● **WHAT IS EXPECTED**:
Show all lines containing "Addgene" from the data below.

____ SUPPLIED RECORDS

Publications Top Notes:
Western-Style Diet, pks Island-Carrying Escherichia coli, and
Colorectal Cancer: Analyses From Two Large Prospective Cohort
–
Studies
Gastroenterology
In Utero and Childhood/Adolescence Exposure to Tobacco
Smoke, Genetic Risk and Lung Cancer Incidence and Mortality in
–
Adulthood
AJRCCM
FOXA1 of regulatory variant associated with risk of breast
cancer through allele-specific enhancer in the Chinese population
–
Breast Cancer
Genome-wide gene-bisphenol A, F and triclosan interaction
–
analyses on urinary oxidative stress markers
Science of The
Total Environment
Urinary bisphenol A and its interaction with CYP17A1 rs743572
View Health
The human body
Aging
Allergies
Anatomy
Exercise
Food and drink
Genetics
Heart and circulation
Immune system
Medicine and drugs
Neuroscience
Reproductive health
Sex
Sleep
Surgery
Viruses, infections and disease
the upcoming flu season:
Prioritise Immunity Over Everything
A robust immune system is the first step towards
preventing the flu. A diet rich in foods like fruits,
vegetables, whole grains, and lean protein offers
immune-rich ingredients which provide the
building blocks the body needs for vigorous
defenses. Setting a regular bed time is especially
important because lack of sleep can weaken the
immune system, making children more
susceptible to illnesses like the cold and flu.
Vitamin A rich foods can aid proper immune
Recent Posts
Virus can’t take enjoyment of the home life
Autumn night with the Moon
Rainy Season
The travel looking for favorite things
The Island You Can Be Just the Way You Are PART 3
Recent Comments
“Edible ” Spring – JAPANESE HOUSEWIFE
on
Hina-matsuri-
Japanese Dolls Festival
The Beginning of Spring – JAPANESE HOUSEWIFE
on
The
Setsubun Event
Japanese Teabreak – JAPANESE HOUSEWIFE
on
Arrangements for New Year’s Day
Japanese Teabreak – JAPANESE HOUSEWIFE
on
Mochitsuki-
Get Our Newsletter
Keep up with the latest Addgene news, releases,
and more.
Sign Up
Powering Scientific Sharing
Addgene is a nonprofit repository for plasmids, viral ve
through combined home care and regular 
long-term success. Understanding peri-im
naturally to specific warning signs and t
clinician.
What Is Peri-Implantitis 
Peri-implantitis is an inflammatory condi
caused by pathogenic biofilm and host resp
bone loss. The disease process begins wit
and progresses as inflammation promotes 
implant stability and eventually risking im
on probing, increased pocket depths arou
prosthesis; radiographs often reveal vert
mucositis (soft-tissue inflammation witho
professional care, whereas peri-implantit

________

● **EXERCISE SOLUTION**:
Keep up with the latest Addgene news, releases,
Addgene is a nonprofit repository for plasmids, viral ve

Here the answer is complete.